I look up from the stack of reports on my desk to find Theodore, one of my junior officers, hovering in the doorway with a wary expression.
“What is it?”
“Your sister stopped by again, sir. Lady Marina. She said to tell you that if you don’t show up for dinner tonight, she’ll come find you herself.” He shifts uncomfortably. “She seemed quite serious about it.”
I suppress a groan. That’s the third time this week Marina has tried to corner me, and I know exactly why. I bailed on that blind date she had arranged with Lady Catherine from House Meridian—didn’t even show up, just sent a message claiming urgent military business. Marina has been hunting me down ever since, no doubt ready to rip me apart for embarrassing the family.
“Tell her I’m busy.”
“I did, sir. She said she doesn’t care.”
Of course she did. I run a hand through my hair, exhaustion weighing on me like armor that’s too heavy. I’ve been avoiding all my sisters for two weeks now, dodging their summonses and taking alternative routes through the palace to avoid running into them. I should just tell them about Selene. Get it over with. Let them know I’m already mated and be done with their matchmaking schemes.
But every time I try to come up with what to say, my brain shuts down. How do I explain that I’m bound to a woman who can barely stand to be in the same room as me? That my mate avoids me like I’m carrying the plague? That I drove her away because of my stupidity and now have no idea how to win her back?

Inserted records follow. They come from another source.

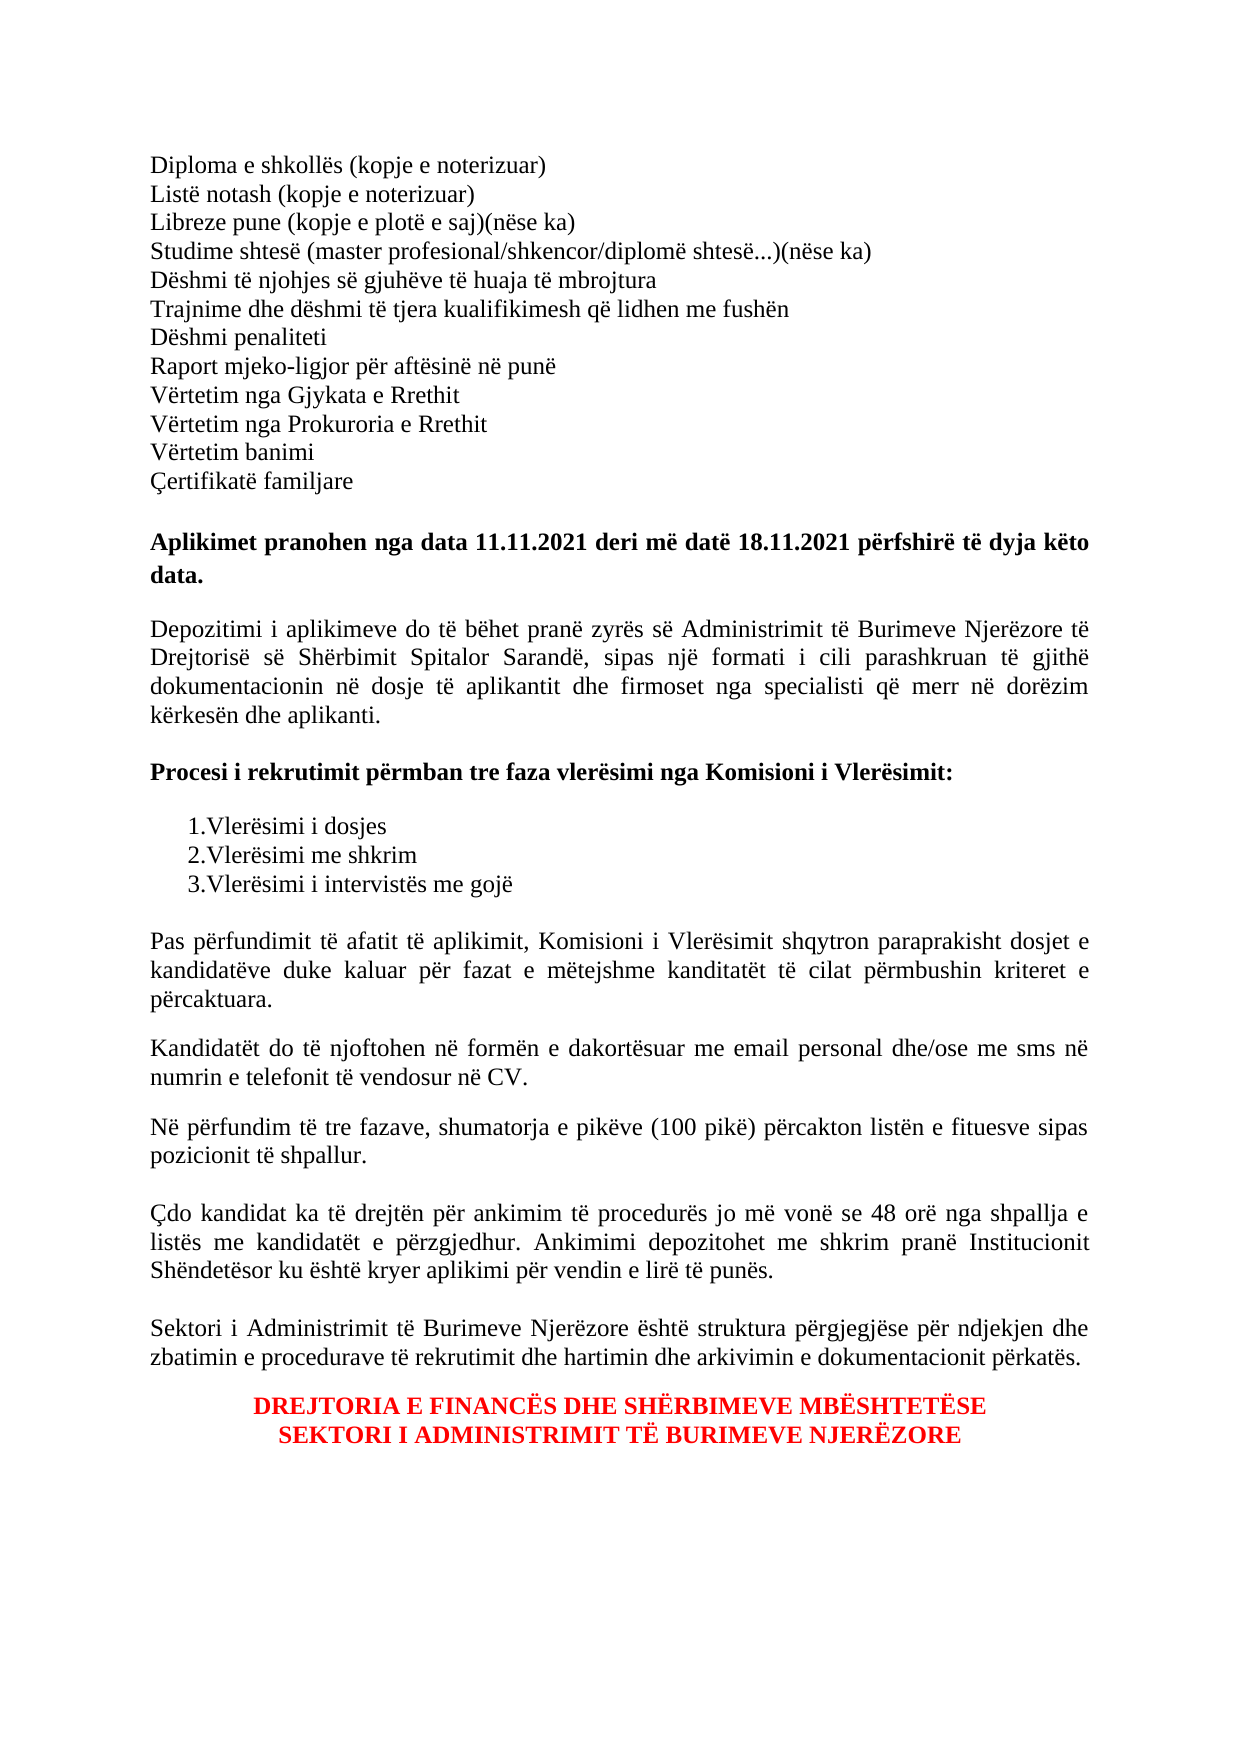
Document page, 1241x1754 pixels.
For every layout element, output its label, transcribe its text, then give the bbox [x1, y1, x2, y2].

text DREJTORIA E FINANCËS DHE SHËRBIMEVE MBËSHTETËSE [150, 1391, 1090, 1420]
text Dëshmi të njohjes së gjuhëve të huaja të mbrojtura [150, 265, 1090, 294]
text Pas përfundimit të afatit të aplikimit, Komisioni i Vlerësimit shqytron paraprakisht dosjet e kandidatëve duke kaluar për fazat e mëtejshme kanditatët të cilat përmbushin kriteret e përcaktuara. [150, 926, 1090, 1013]
text Libreze pune (kopje e plotë e saj)(nëse ka) [150, 207, 1090, 236]
text Vërtetim banimi [150, 437, 1090, 466]
text Depozitimi i aplikimeve do të bëhet pranë zyrës së Administrimit të Burimeve Njerëzore të Drejtorisë së Shërbimit Spitalor Sarandë, sipas një formati i cili parashkruan të gjithë dokumentacionin në dosje të aplikantit dhe firmoset nga specialisti që merr në dorëzim kërkesën dhe aplikanti. [150, 614, 1090, 729]
text Vërtetim nga Gjykata e Rrethit [150, 380, 1090, 409]
text Çdo kandidat ka të drejtën për ankimim të procedurës jo më vonë se 48 orë nga shpallja e listës me kandidatët e përzgjedhur. Ankimimi depozitohet me shkrim pranë Institucionit Shëndetësor ku është kryer aplikimi për vendin e lirë të punës. [150, 1198, 1090, 1284]
text 1.Vlerësimi i dosjes [187, 811, 1090, 840]
text Listë notash (kopje e noterizuar) [150, 179, 1090, 207]
text SEKTORI I ADMINISTRIMIT TË BURIMEVE NJERËZORE [150, 1420, 1090, 1449]
text Studime shtesë (master profesional/shkencor/diplomë shtesë...)(nëse ka) [150, 236, 1090, 265]
text Çertifikatë familjare [150, 466, 1090, 495]
text Sektori i Administrimit të Burimeve Njerëzore është struktura përgjegjëse për ndjekjen dhe zbatimin e procedurave të rekrutimit dhe hartimin dhe arkivimin e dokumentacionit përkatës. [150, 1313, 1090, 1371]
text 3.Vlerësimi i intervistës me gojë [187, 869, 1090, 898]
text Vërtetim nga Prokuroria e Rrethit [150, 409, 1090, 437]
text Raport mjeko-ligjor për aftësinë në punë [150, 351, 1090, 380]
text Kandidatët do të njoftohen në formën e dakortësuar me email personal dhe/ose me sms në numrin e telefonit të vendosur në CV. [150, 1033, 1090, 1091]
text 2.Vlerësimi me shkrim [187, 840, 1090, 869]
text Në përfundim të tre fazave, shumatorja e pikëve (100 pikë) përcakton listën e fituesve sipas pozicionit të shpallur. [150, 1112, 1090, 1169]
text Dëshmi penaliteti [150, 322, 1090, 351]
text Trajnime dhe dëshmi të tjera kualifikimesh që lidhen me fushën [150, 294, 1090, 322]
text Diploma e shkollës (kopje e noterizuar) [150, 150, 1090, 179]
text Aplikimet pranohen nga data 11.11.2021 deri më datë 18.11.2021 përfshirë të dyja këto data. [150, 527, 1090, 589]
text Procesi i rekrutimit përmban tre faza vlerësimi nga Komisioni i Vlerësimit: [150, 757, 1090, 786]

“Fine. Tell her I’ll be there.” The lie comes easily. I won’t go, but it’ll buy me time.
Theodore nods and retreats quickly, probably relieved to escape before I find something to criticize.
Two weeks. It has been two weeks since Selene agreed to help catch Zane, and I’ve spent every second of her meetings with him watching from the shadows. Guarding her. Making sure nothing happens while she plays this dangerous game. But the moment those encounters end, she disappears. Slips away before I can intercept her, taking different routes back to avoid crossing my path.

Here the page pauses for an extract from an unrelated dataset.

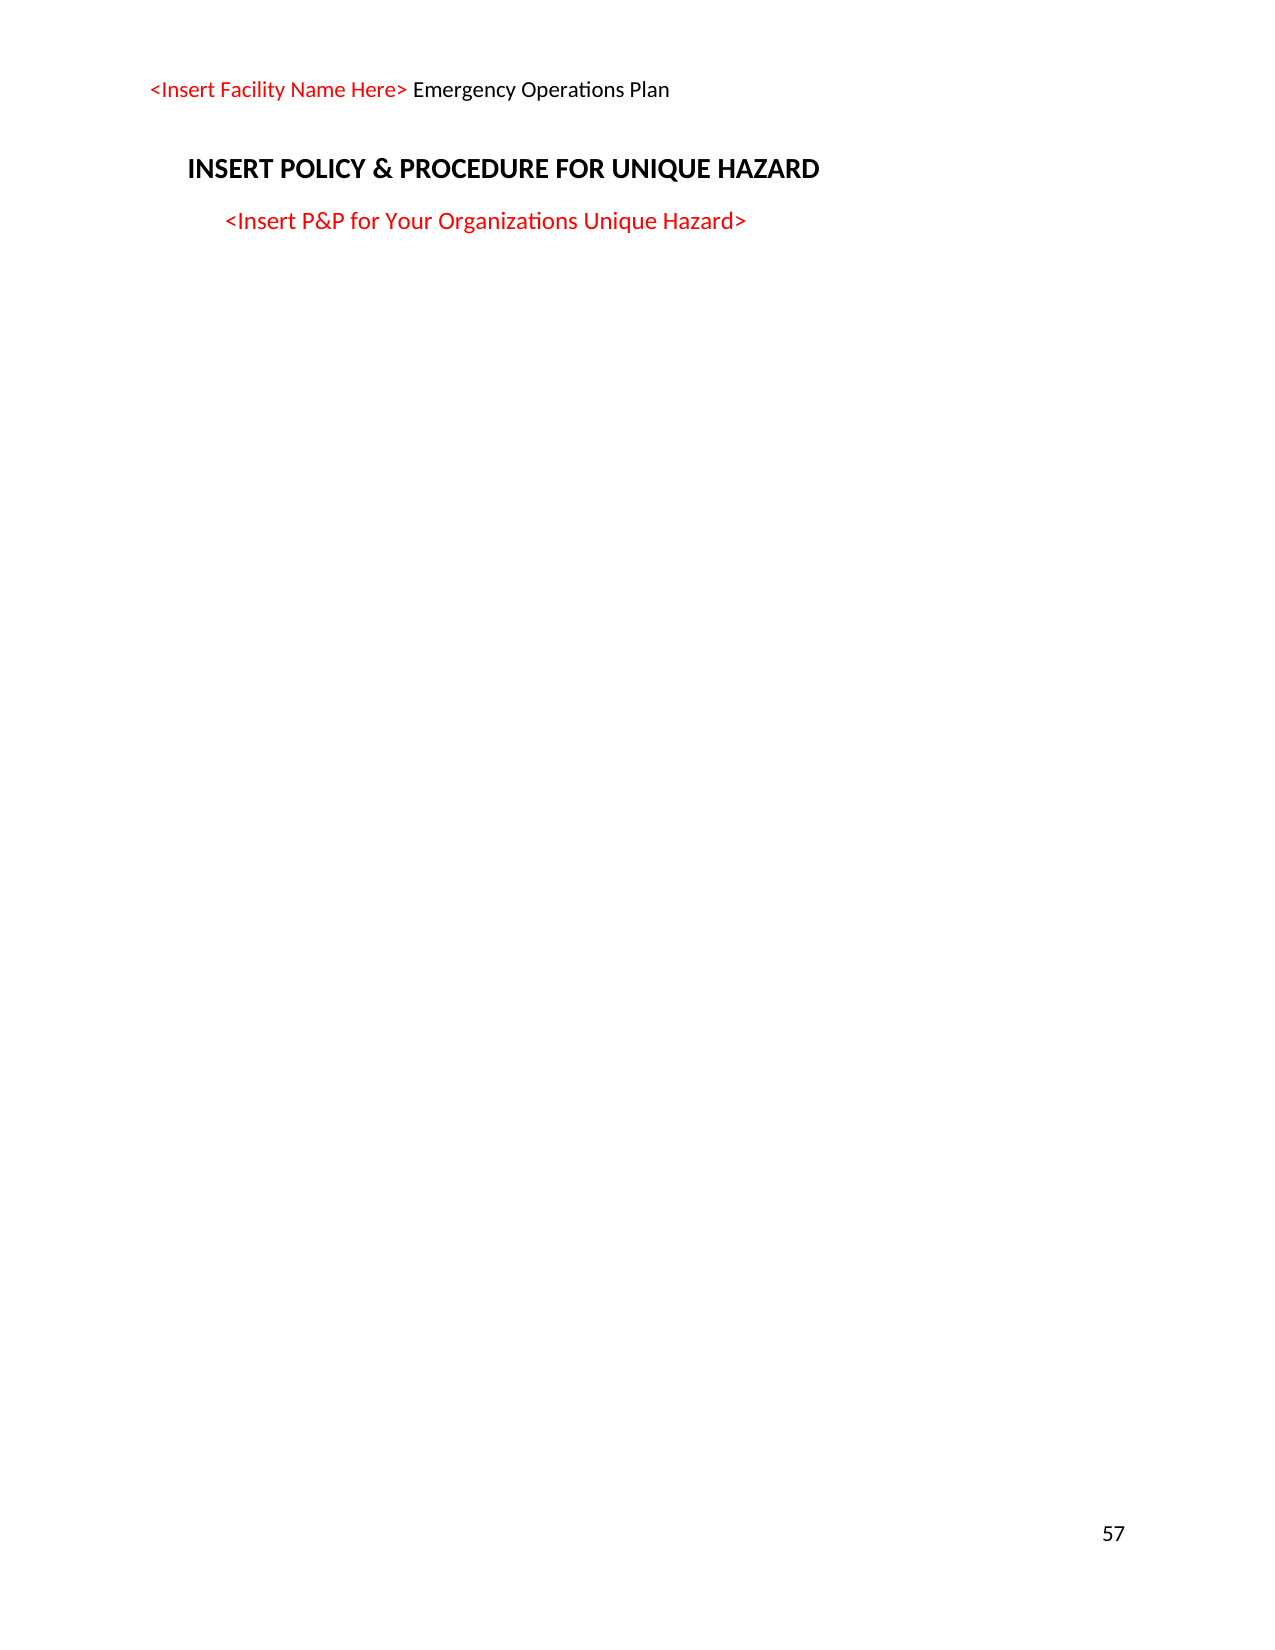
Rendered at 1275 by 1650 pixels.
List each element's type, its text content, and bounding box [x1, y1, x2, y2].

text <Insert P&P for Your Organizations Unique Hazard> [150, 205, 1125, 236]
text INSERT POLICY & PROCEDURE FOR UNIQUE HAZARD [187, 150, 1125, 186]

She won’t even look at me when she arrives. Just walks past wherever I’m stationed—in the gardens one day, the library courtyard the next, the eastern terrace after that—her spine straight and her eyes forward, pretending I don’t exist.
I’ve tried going to her quarters. Knocked on her door late at night when I know she should be there. But she never answers. Just silence on the other side, though I can hear her heartbeat, smell her scent. She’s there. She just won’t open the door for me.
And then I found out she has started taking later shifts at the infirmary. When I asked one of the other healers about her schedule, thinking I could catch her during a quiet moment, I learned she’d requested the late-night shifts. The ones that run until dawn. The ones that ensure she’ll never cross paths with me during normal, daylight hours.
The knowledge sits like acid in my gut. I know it’s deliberate. Every avoided glance, every locked door, every schedule change—it’s all calculated to keep me at a distance. It doesn’t feel good, this taste of my own medicine. For months, I was the one avoiding her, crossing to the other side of rooms, making sure our paths never intersected. Now, she’s doing the same to me, and the irony burns worse than any physical wound.
The only time I can be near her is when she has no choice—when she’s with Zane and I’m her hidden guard. But knowing what she’s doing is fake doesn’t make it easier to see her with another man. Doesn’t stop my wolf from pacing restlessly, whining for our mate. Doesn’t ease the frustration building in my chest until I feel like I might explode.
I want her. Want to touch her, feel her body against mine, hear her voice—even if she’s yelling at me. Anything would bebetter than watching her from a distance, close enough to protect but too far to reach.
My soldiers have started giving me wide berth during training. I’ve become a terror on the grounds, pushing them harder than ever, my temper fraying at the smallest mistakes. Yesterday, I made an entire squadron run drills until they were practically crawling. The day before, I shouted at a new recruit so harshly, he nearly cried.
I know I’m being unfair. My anger isn’t really about them. But I can’t seem to stop.